Не увидев на Настиной рожице восторга от фруктов, Арчи решился на соблазн. Он подвел ее к ряду с дамскими принадлежностями. В «Надежном Пути» все было продумано — вдруг вспотела, вдруг ноги волосатые. У Насти не были волосатыми, но все должны были быть с бритыми. Об этом по его раз в день сообщали по TV девицы, обернутые в полотенца. Еще они нюхали друг у друга подмышки и обменивались tampex под названием «Свобода».
Арчи показал Насте чудную штучку — круглую бритву. Побрился несколько раз, повернул кружочек и — бжик! — новое лезвие. Муж решил произвести на Настю впечатление своей храбростью и ловкостью рук. Он решил украсть бритву. Стоила она доллар с мелочью. К этому его подвигу Настя не хотела иметь никакого отношения. Как и с ним, она поняла, отношений иметь не хочет. Она ушла в «Мясо».
Прилавок тянулся во всю длину «Надежного Пути». Мясо освещалось неоновым светом и напоминало театральную бутафорию. Сначала лежали куры, потом их внутренности. Отдельно упакованные сердца, пупки, печенки. «Еда только что прибывших из Советского Союза еврейских семей. В Риме все тушили пупки», — вспомнила Настя. Она не хотела внутренностей и не была еврейкой. Отец Арчи был украинец. Но его мама, Дора Марковна, еще в Ленинграде дала Насте рецепт «Цимеса», который очень любил ее сын.
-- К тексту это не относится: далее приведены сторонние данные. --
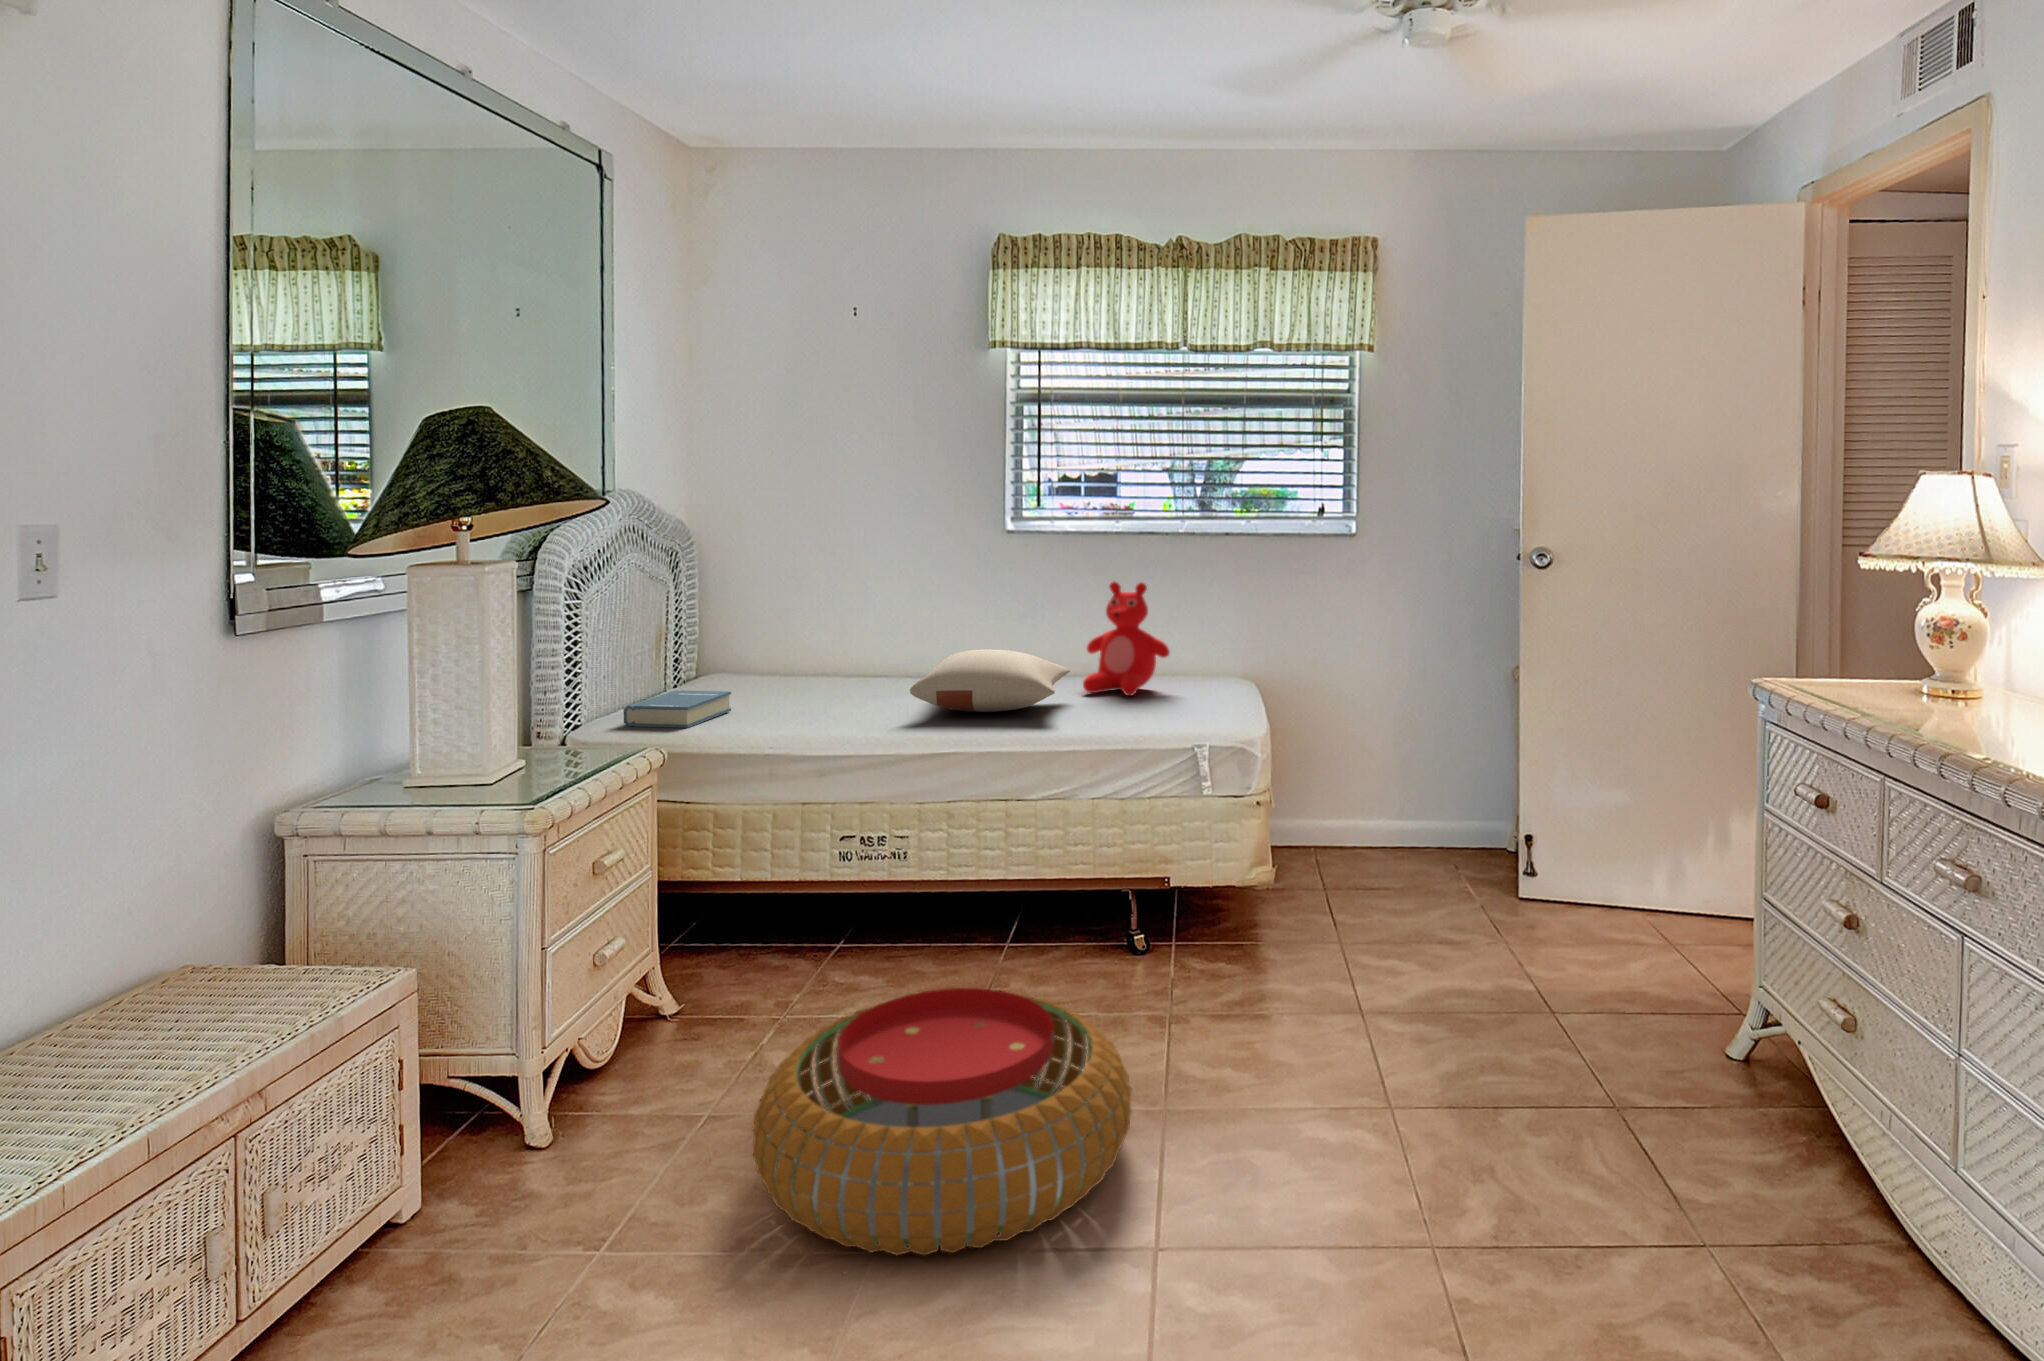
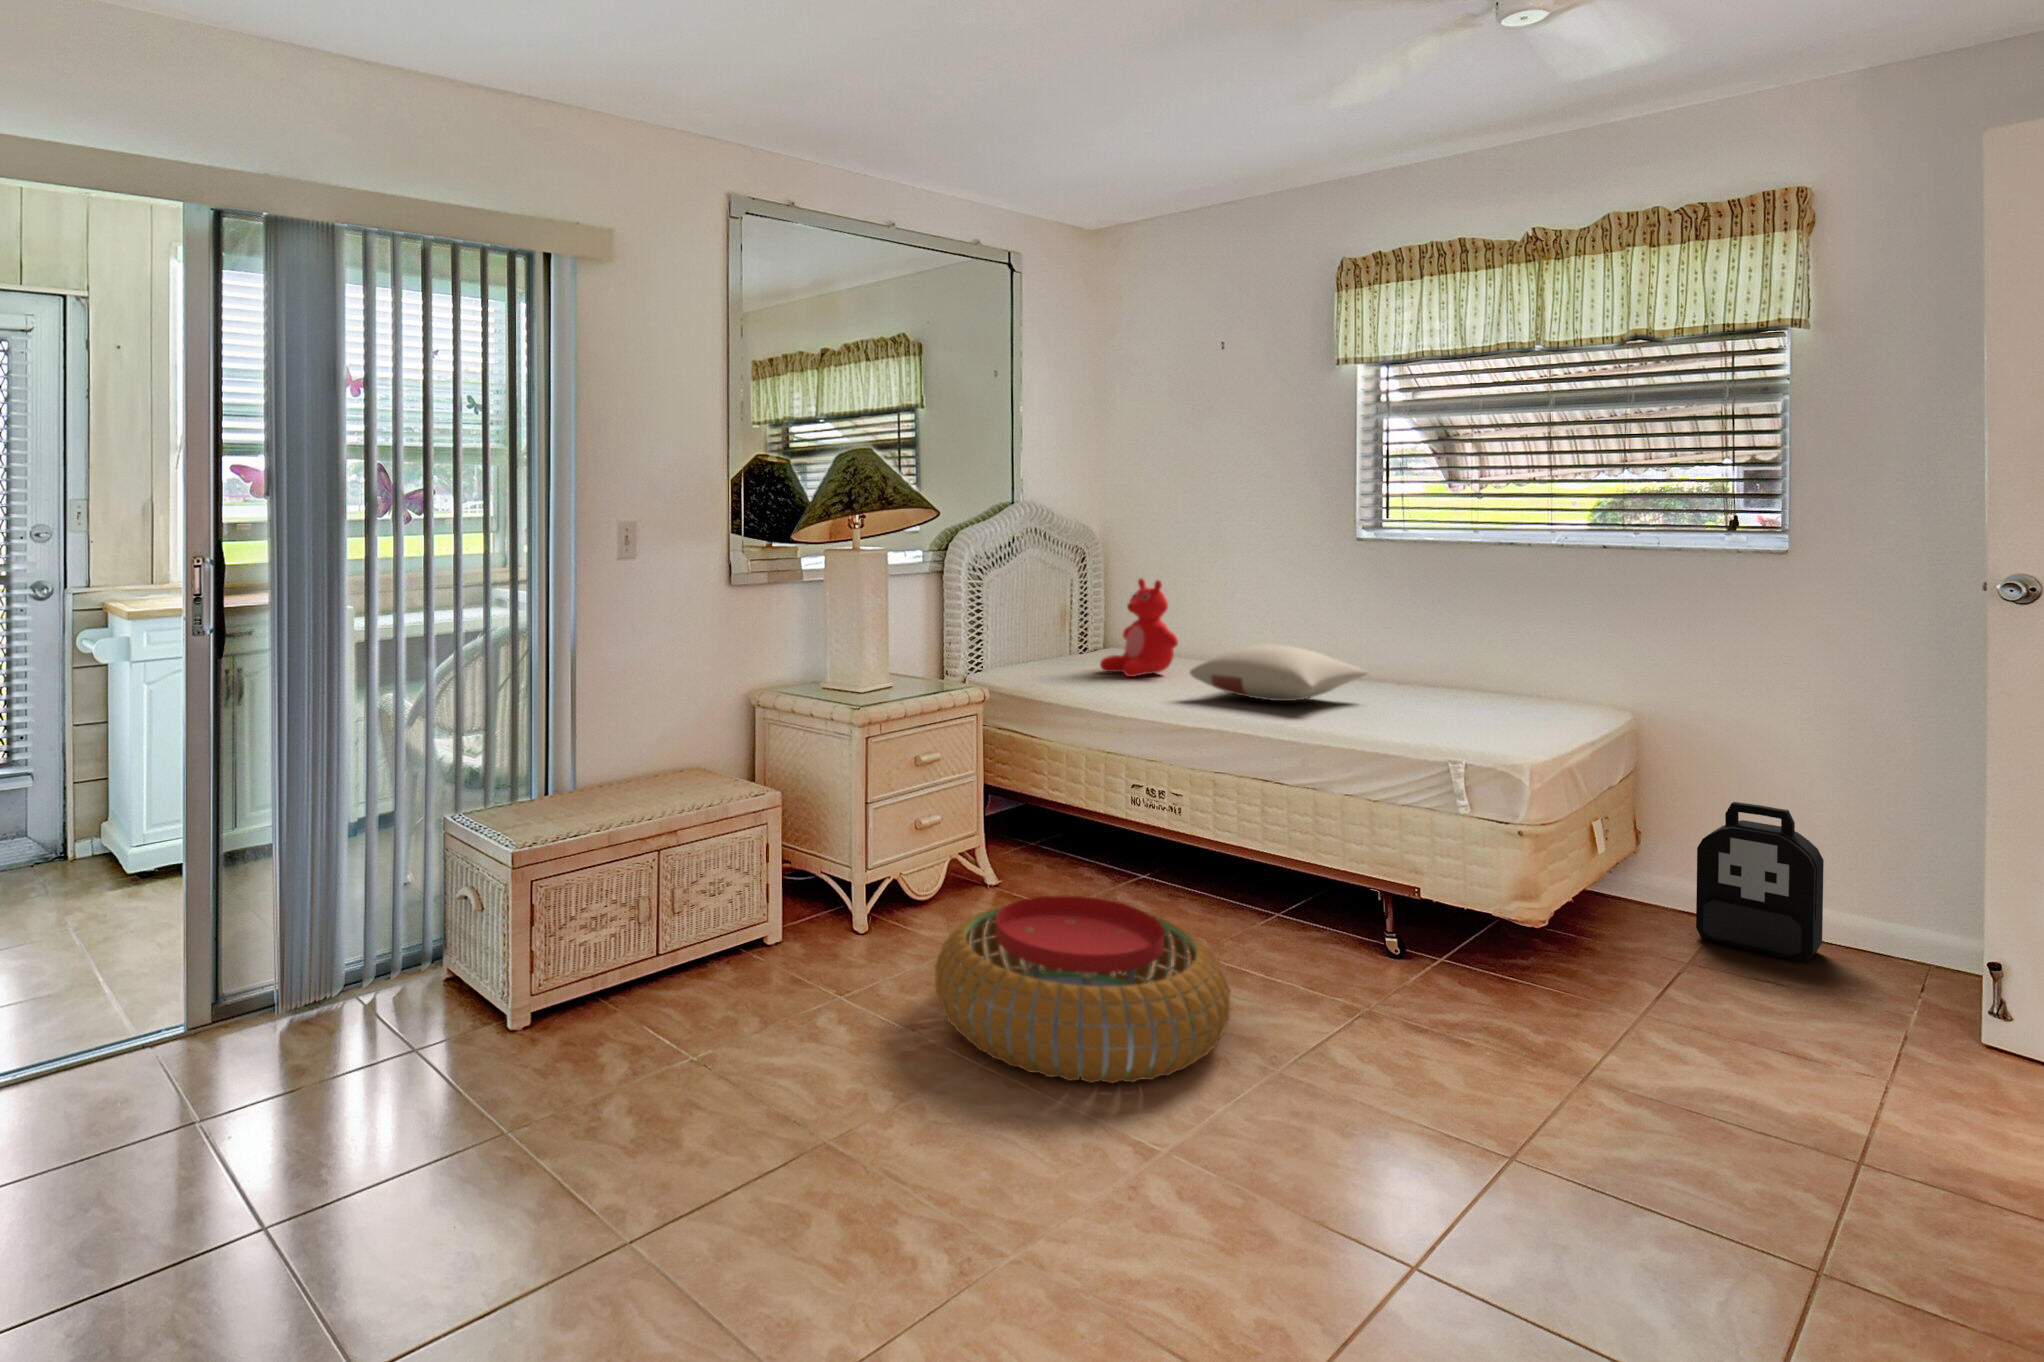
teddy bear: present [1083,582,1170,696] -> present [1100,578,1178,677]
hardback book: present [624,690,731,728] -> none [989,655,1073,682]
backpack: none [1313,748,1394,871] -> present [1696,802,1824,963]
Настя встретила Арчи у шуршащих пакетов картофельных chips, которые Америка поедала сидя перед телевизором, смотря миллионную серию «Charlie's Angels»?[6]. Муж покрутил ус, и они отправились к кассе. И в раю надо было платить. Из-за небольшого количества покупателей из двенадцати касс работало только две.
Перед ними стояла толстая бабища в кримпленовых штанах. «Наверняка на резинке», — брезгливо подумала Настя и представила сморщенную кожу ее живота. На окороке-плече бабищи висела коричневая сума. «С такими бабки в Советском Союзе ходят посуду сдавать». Надо лбом у толстой торчала бигудинка. Лос-Хамовск «способствовал» такой демонстрации себя. Бигудястые американки залезали в автомобили, как в танки. И всегда можно было выкрикнуть лозунг — «Мы в свободной стране!».
Бигудястая расплатилась за одно яблоко, морковку и маленькую курочку. «Нашла же такую. Там все огромные. Их чем-то колют, наверное», — решила Настя. Толстая не уходила, обмахивая себя, как веером, журналом голливудских сплетен «Star». На обложке была напечатана фотография кота. «Морис умер! — гласил заголовок. — Двенадцать лет вы слушали его мяу-мяу!» Все стояли в ожидании мешочника — работа, придуманная для национальных меньшинств. Его вызвали по микрофону. Прибежала кривоногая филиппинка и, «стрельнув» бумажным мешком, уложила в него продукты. Поместив мешок в коляску, она покатила ее к выходу. Бигудястая тяжело переваливалась за ней.
Кассир отбивал цены за продукты, приобретенные Арчи, — десяток банок и коробок. Искусственное пюре, «минутный» рис, сахарин… бритвы не было. Настя сама хотела сложить продукты в мешок, но Арчи сказал, что «им» за это деньги платят, и они стали наблюдать, как теперь мексиканец-мешочник собирал их продукты. Коляску Арчи все же покатил сам.
В тот момент, когда стеклянные двери опять раздвинулись перед ними, Арчи взяли под руки. Два здоровенных амбала в формах почти как у полицейских, с бляхами на груди Настя ничего не поняла из сказанного ими. Арчи протянул ей ключ от машины: «Подожди меня, зайчик. Я скоро вернусь».
Настя сидела в автомобиле, который не умела водить, и Арчи не очень рвался учить ее. Она ругала его не за воровство, а за мелочность. «Воровать, так миллион, ебать, так королев!» — любил повторять Арчи. Второй части поговорки он следовал. И королевой Настю считал, и… Насте было шестнадцать, когда он выдал ее за себя замуж.
В юности, в Ленинграде, Арчи влип в темную историю. Зацепленный КГБ, он выкрутился с пользой для всех — КГБ пополнил свои многотысячные ряды информаторов еще одним, с радостью переехавшим в Москву. Ему фартило. Два диплома, знание английского языка, вечная готовность помочь, умение заводить нужные знакомства и поддерживать их подарками — все это привело Арчи в двухкомнатную квартиру в центре Москвы, где под вопли Дженис Джоплин, несущиеся из последней модели стереосистемы «Макинтош», он беззвучно перебирал клавиши IBM, переводя технические тексты в качестве «свободного» переводчика Торговой палаты.